- [REQUIRED WORK] Please set down each entry exactly, omitting any picture it holds.

- [RECORDS FOR THIS EXERCISE]
<<<<

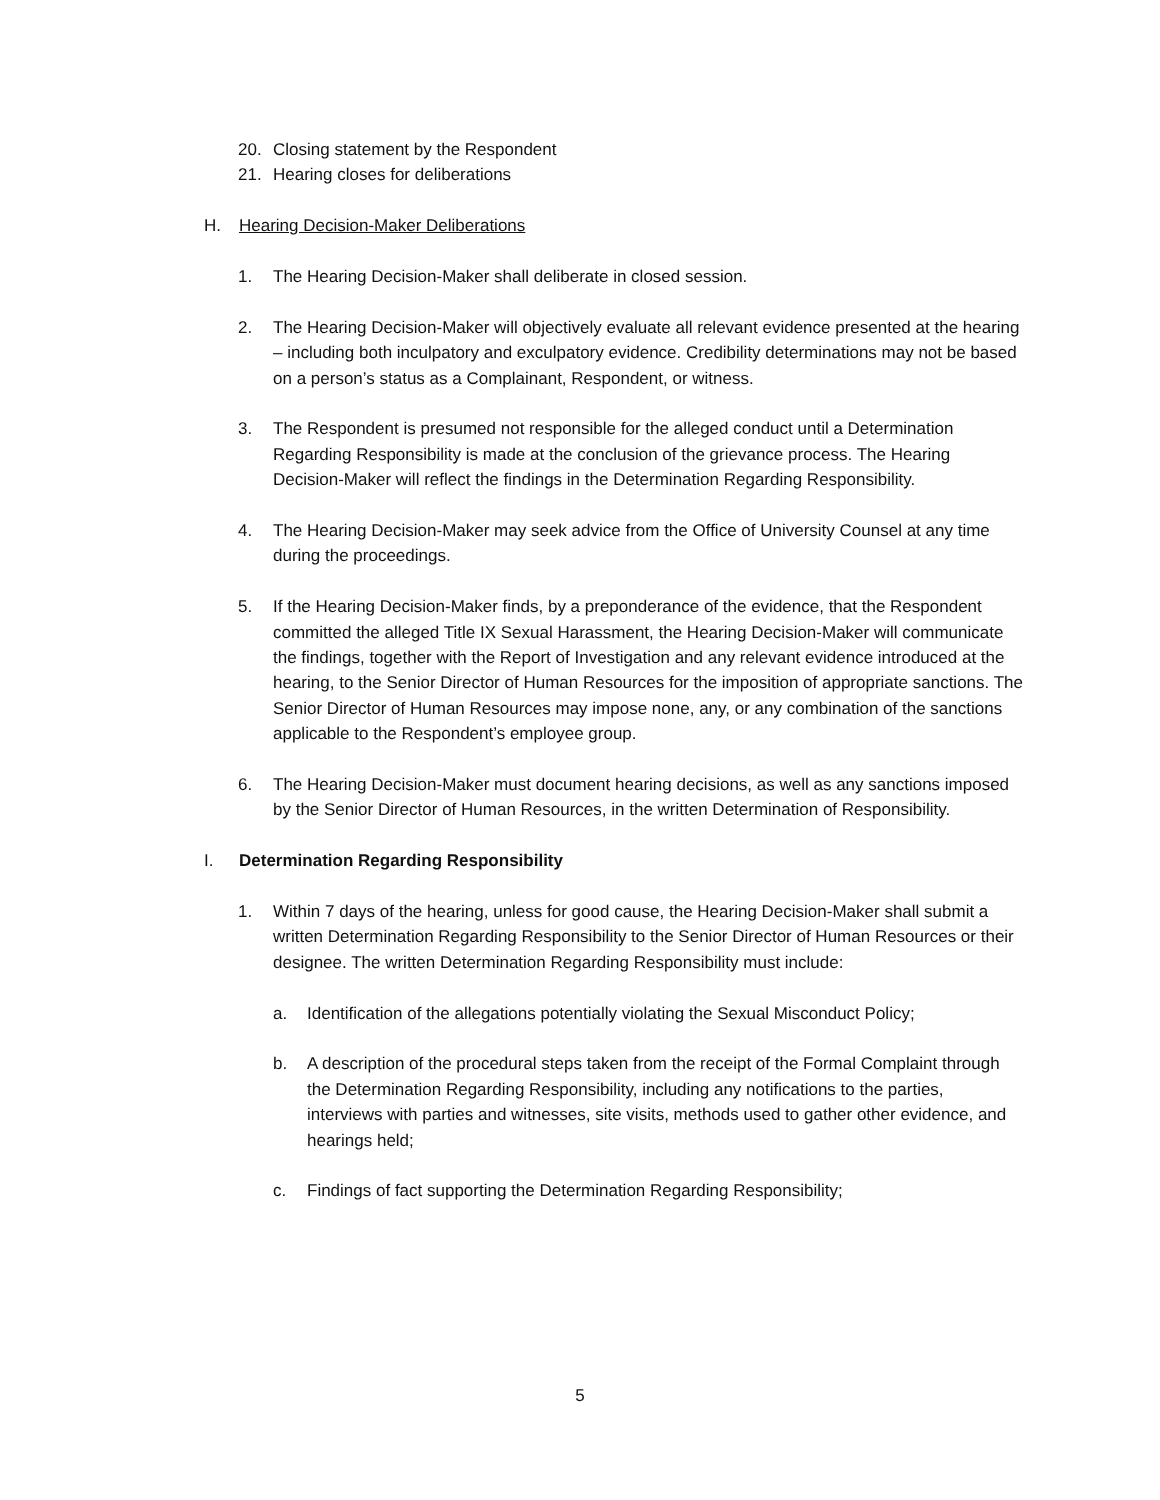20. Closing statement by the Respondent
21. Hearing closes for deliberations
H. Hearing Decision-Maker Deliberations
1. The Hearing Decision-Maker shall deliberate in closed session.
2. The Hearing Decision-Maker will objectively evaluate all relevant evidence presented at the hearing – including both inculpatory and exculpatory evidence. Credibility determinations may not be based on a person’s status as a Complainant, Respondent, or witness.
3. The Respondent is presumed not responsible for the alleged conduct until a Determination Regarding Responsibility is made at the conclusion of the grievance process. The Hearing Decision-Maker will reflect the findings in the Determination Regarding Responsibility.
4. The Hearing Decision-Maker may seek advice from the Office of University Counsel at any time during the proceedings.
5. If the Hearing Decision-Maker finds, by a preponderance of the evidence, that the Respondent committed the alleged Title IX Sexual Harassment, the Hearing Decision-Maker will communicate the findings, together with the Report of Investigation and any relevant evidence introduced at the hearing, to the Senior Director of Human Resources for the imposition of appropriate sanctions. The Senior Director of Human Resources may impose none, any, or any combination of the sanctions applicable to the Respondent’s employee group.
6. The Hearing Decision-Maker must document hearing decisions, as well as any sanctions imposed by the Senior Director of Human Resources, in the written Determination of Responsibility.
I. Determination Regarding Responsibility
1. Within 7 days of the hearing, unless for good cause, the Hearing Decision-Maker shall submit a written Determination Regarding Responsibility to the Senior Director of Human Resources or their designee. The written Determination Regarding Responsibility must include:
a. Identification of the allegations potentially violating the Sexual Misconduct Policy;
b. A description of the procedural steps taken from the receipt of the Formal Complaint through the Determination Regarding Responsibility, including any notifications to the parties, interviews with parties and witnesses, site visits, methods used to gather other evidence, and hearings held;
c. Findings of fact supporting the Determination Regarding Responsibility;
5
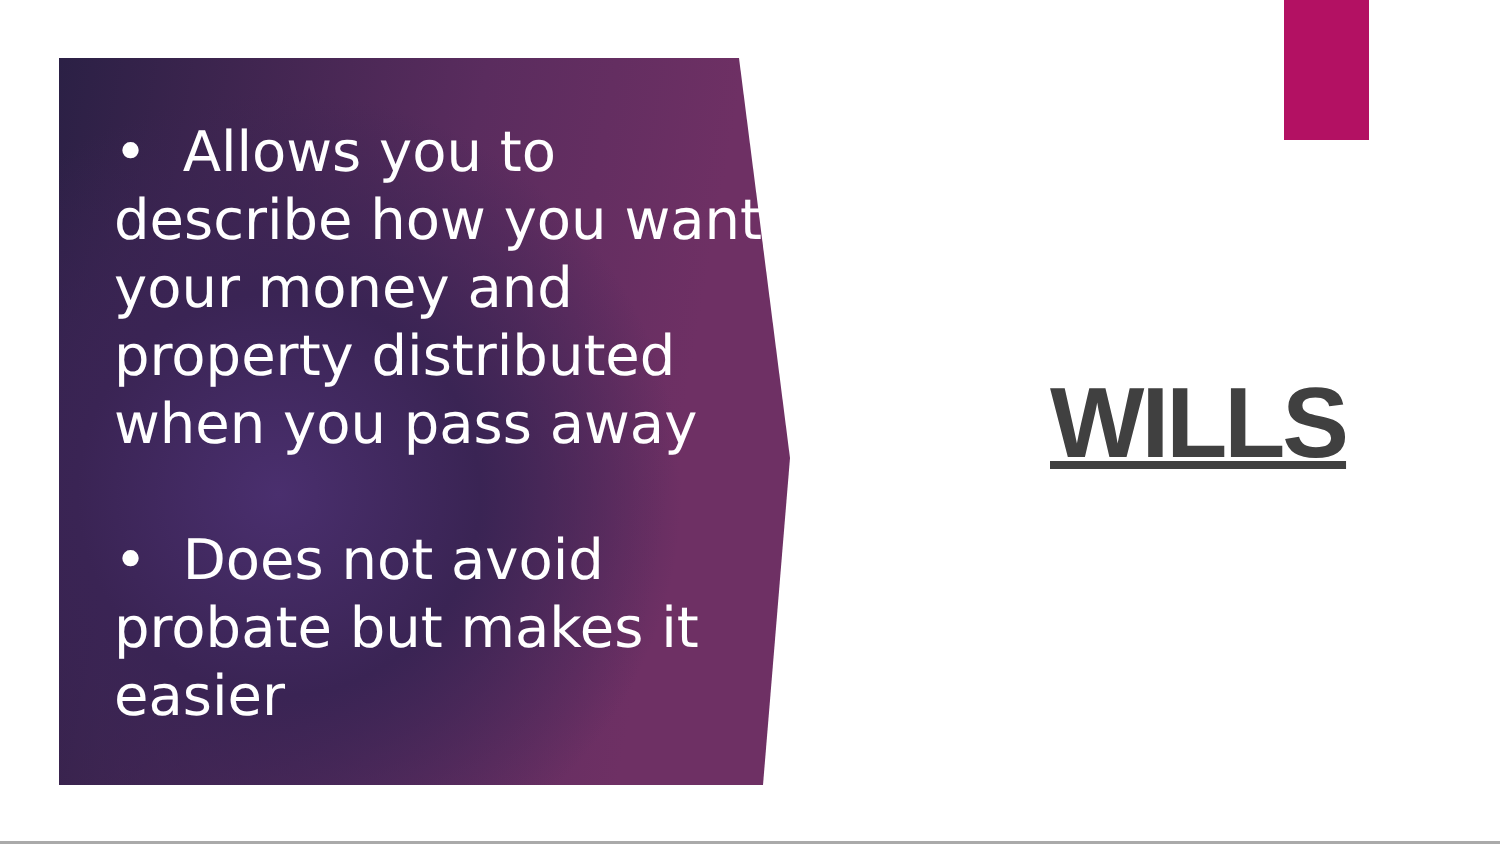• Allows you to describe how you want your money and property distributed when you pass away
• Does not avoid probate but makes it easier
WILLS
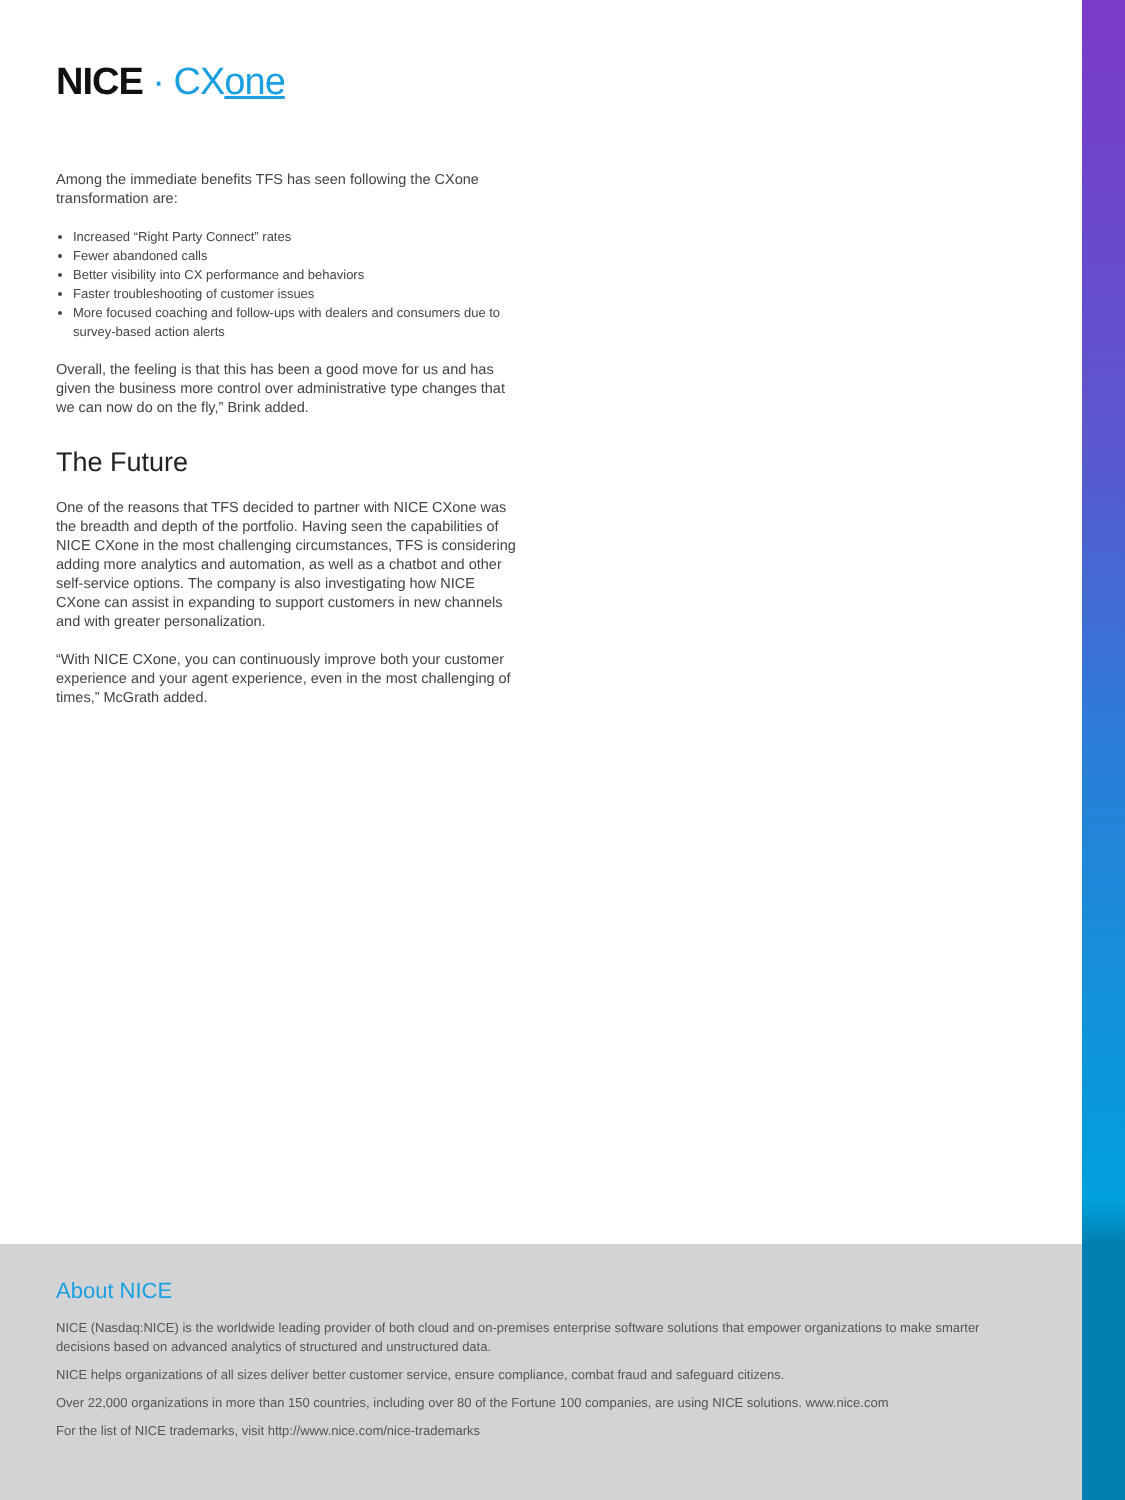NICE · CXone
Among the immediate benefits TFS has seen following the CXone transformation are:
Increased “Right Party Connect” rates
Fewer abandoned calls
Better visibility into CX performance and behaviors
Faster troubleshooting of customer issues
More focused coaching and follow-ups with dealers and consumers due to survey-based action alerts
Overall, the feeling is that this has been a good move for us and has given the business more control over administrative type changes that we can now do on the fly,” Brink added.
The Future
One of the reasons that TFS decided to partner with NICE CXone was the breadth and depth of the portfolio. Having seen the capabilities of NICE CXone in the most challenging circumstances, TFS is considering adding more analytics and automation, as well as a chatbot and other self-service options. The company is also investigating how NICE CXone can assist in expanding to support customers in new channels and with greater personalization.
“With NICE CXone, you can continuously improve both your customer experience and your agent experience, even in the most challenging of times,” McGrath added.
About NICE
NICE (Nasdaq:NICE) is the worldwide leading provider of both cloud and on-premises enterprise software solutions that empower organizations to make smarter decisions based on advanced analytics of structured and unstructured data.
NICE helps organizations of all sizes deliver better customer service, ensure compliance, combat fraud and safeguard citizens.
Over 22,000 organizations in more than 150 countries, including over 80 of the Fortune 100 companies, are using NICE solutions. www.nice.com
For the list of NICE trademarks, visit http://www.nice.com/nice-trademarks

>>>>

- [PROBLEM SOLUTION]
20. Closing statement by the Respondent
21. Hearing closes for deliberations
H. Hearing Decision-Maker Deliberations
1. The Hearing Decision-Maker shall deliberate in closed session.
2. The Hearing Decision-Maker will objectively evaluate all relevant evidence presented at the hearing – including both inculpatory and exculpatory evidence. Credibility determinations may not be based on a person’s status as a Complainant, Respondent, or witness.
3. The Respondent is presumed not responsible for the alleged conduct until a Determination Regarding Responsibility is made at the conclusion of the grievance process. The Hearing Decision-Maker will reflect the findings in the Determination Regarding Responsibility.
4. The Hearing Decision-Maker may seek advice from the Office of University Counsel at any time during the proceedings.
5. If the Hearing Decision-Maker finds, by a preponderance of the evidence, that the Respondent committed the alleged Title IX Sexual Harassment, the Hearing Decision-Maker will communicate the findings, together with the Report of Investigation and any relevant evidence introduced at the hearing, to the Senior Director of Human Resources for the imposition of appropriate sanctions. The Senior Director of Human Resources may impose none, any, or any combination of the sanctions applicable to the Respondent’s employee group.
6. The Hearing Decision-Maker must document hearing decisions, as well as any sanctions imposed by the Senior Director of Human Resources, in the written Determination of Responsibility.
I. Determination Regarding Responsibility
1. Within 7 days of the hearing, unless for good cause, the Hearing Decision-Maker shall submit a written Determination Regarding Responsibility to the Senior Director of Human Resources or their designee. The written Determination Regarding Responsibility must include:
a. Identification of the allegations potentially violating the Sexual Misconduct Policy;
b. A description of the procedural steps taken from the receipt of the Formal Complaint through the Determination Regarding Responsibility, including any notifications to the parties, interviews with parties and witnesses, site visits, methods used to gather other evidence, and hearings held;
c. Findings of fact supporting the Determination Regarding Responsibility;
5
• Allows you to describe how you want your money and property distributed when you pass away
• Does not avoid probate but makes it easier
WILLS
NICE · CXone
Among the immediate benefits TFS has seen following the CXone transformation are:
Increased “Right Party Connect” rates
Fewer abandoned calls
Better visibility into CX performance and behaviors
Faster troubleshooting of customer issues
More focused coaching and follow-ups with dealers and consumers due to survey-based action alerts
Overall, the feeling is that this has been a good move for us and has given the business more control over administrative type changes that we can now do on the fly,” Brink added.
The Future
One of the reasons that TFS decided to partner with NICE CXone was the breadth and depth of the portfolio. Having seen the capabilities of NICE CXone in the most challenging circumstances, TFS is considering adding more analytics and automation, as well as a chatbot and other self-service options. The company is also investigating how NICE CXone can assist in expanding to support customers in new channels and with greater personalization.
“With NICE CXone, you can continuously improve both your customer experience and your agent experience, even in the most challenging of times,” McGrath added.
About NICE
NICE (Nasdaq:NICE) is the worldwide leading provider of both cloud and on-premises enterprise software solutions that empower organizations to make smarter decisions based on advanced analytics of structured and unstructured data.
NICE helps organizations of all sizes deliver better customer service, ensure compliance, combat fraud and safeguard citizens.
Over 22,000 organizations in more than 150 countries, including over 80 of the Fortune 100 companies, are using NICE solutions. www.nice.com
For the list of NICE trademarks, visit http://www.nice.com/nice-trademarks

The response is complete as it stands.